------ PASSAGE SHOWN

Tag Archives: Christopher Nolan

The Dark Knight Rises (2012, Christopher Nolan)

Much of The Dark Knight Rises is rushed. The film runs over two and a half hours and director Nolan can’t find anything he wants to spend much time on. He’s got a lot of characters to occupy that run time; they occasionally intersect, but rarely long enough to make an impression. Nolan seems to think the Wally Pfister photography can sell any scene, whether it’s one of the most boring chase sequences in a big budget film (but it’s at twilight and Pfister makes it look great) or if it’s ostensible lead Christian Bale and his romantic interest, Marion Cotillard, letting the rainy afternoon bring out their passions. Passions can be in the script, but there’s no chemistry between Bale and Cotillard. Though, again, rainy afternoon passion? Pfister can shoot it. Competent photography doesn’t make something any good, unfortunately.

And there’s not much good about Rises. Some of the acting is fine, some of the acting is bad, some of it is good. But the script’s so lame, Bale never has anything to do. It sets him up as physically incapable of being Batman (set some eight years after the previous entry). Bale looks awful too. So what does he do? He becomes Batman again. There’s no logic to it, just like there’s no logic to all the corporate machinations going on with an extremely lame Ben Mendelsohn as another businessman trying to take Bale’s company. Rises seems like it had an outline, but no connective tissue between events. Anne Hathaway’s “Catwoman” is shoehorned into the film. She’s pointless. Hathaway gives a technically good performance, Nolan just doesn’t have anything to do with her. She’s scenery and the occasional plot foil.

Then there’s Joseph Gordon-Levitt, who pops in as Gary Oldman’s sidekick. Real quick–Oldman’s awful in the beginning of the film and better in the second half, though he’s no William Shatner when he needs to be–Nolan always casts the wrong kind of ham. Michael Caine’s real bad. His writing is bad here, but he’s also real bad.

Anyway, back to Gordon-Levitt. He’s fine–he and Bale are great together too, but they only get two significant scenes together. It’s dumb. The mistakes the film makes with its characters are dumb. The whole thing seeks to reimagine the previous entries in the Bale and Nolan Bat franchise to fit this one’s needs. But being out of ideas is no excuse, ditto Nolan’s utter boredom with the filmmaking. Rises is like a bad James Bond knock-off, complete with a Bond villain in Tom Hardy’s philosopher brute.

------------
------ INFORMATION SHOWN

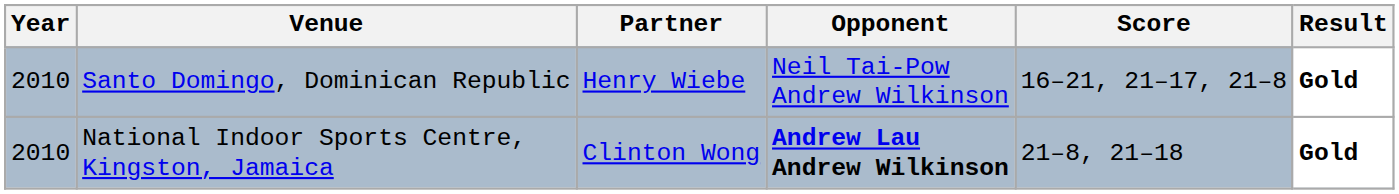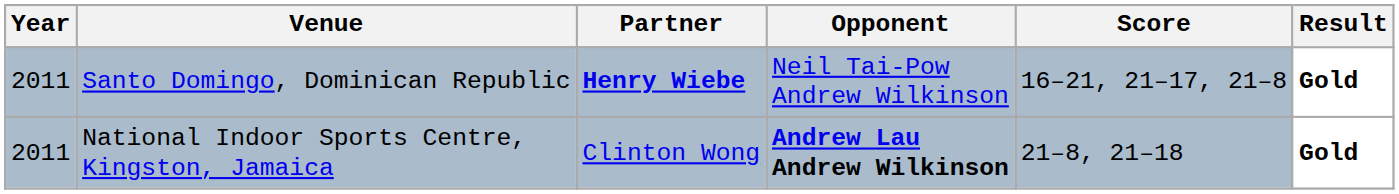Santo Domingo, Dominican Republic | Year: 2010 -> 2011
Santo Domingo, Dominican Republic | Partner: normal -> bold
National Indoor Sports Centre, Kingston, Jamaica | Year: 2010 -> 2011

------------
------ INFORMATION SHOWN

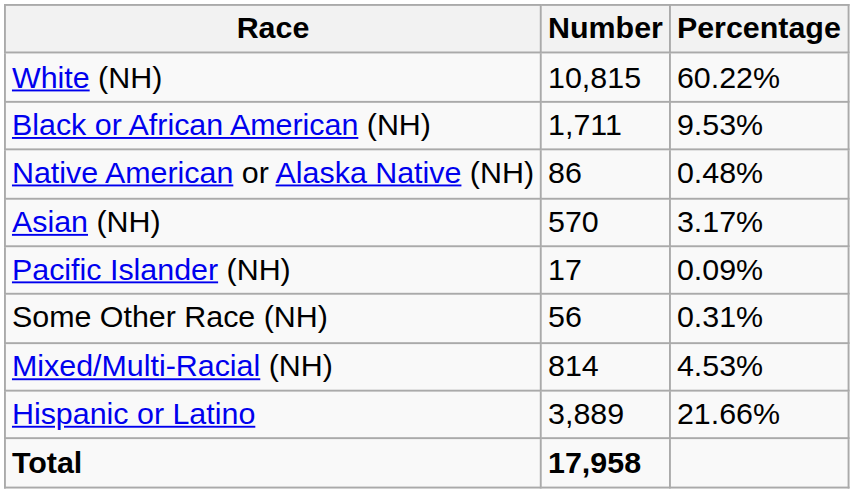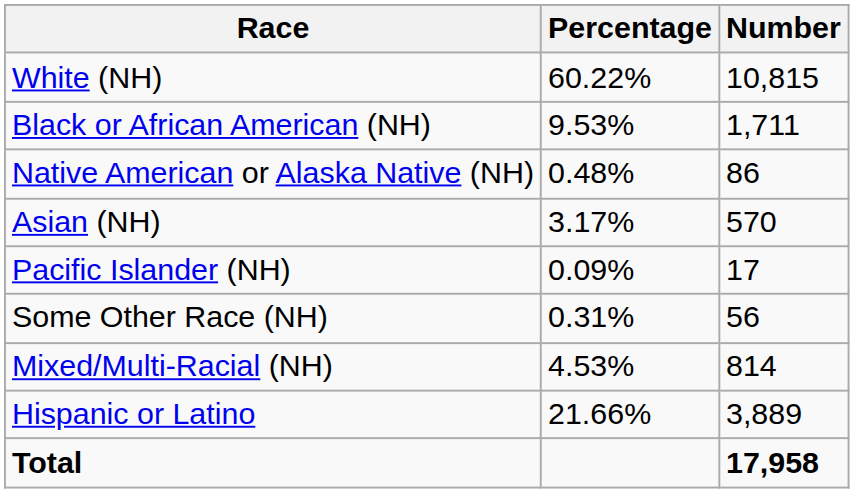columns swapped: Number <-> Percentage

------------

GIVEN INSTRUCTION => Please rewrite the review's text between "The Dark Knight Rises (2012, Christopher" and "any good, unfortunately.", inclusive, replacing "rainy afternoon" with "snowy evening".

ANSWER FOR THIS EXERCISE =>
The Dark Knight Rises (2012, Christopher Nolan)

Much of The Dark Knight Rises is rushed. The film runs over two and a half hours and director Nolan can’t find anything he wants to spend much time on. He’s got a lot of characters to occupy that run time; they occasionally intersect, but rarely long enough to make an impression. Nolan seems to think the Wally Pfister photography can sell any scene, whether it’s one of the most boring chase sequences in a big budget film (but it’s at twilight and Pfister makes it look great) or if it’s ostensible lead Christian Bale and his romantic interest, Marion Cotillard, letting the snowy evening bring out their passions. Passions can be in the script, but there’s no chemistry between Bale and Cotillard. Though, again, snowy evening passion? Pfister can shoot it. Competent photography doesn’t make something any good, unfortunately.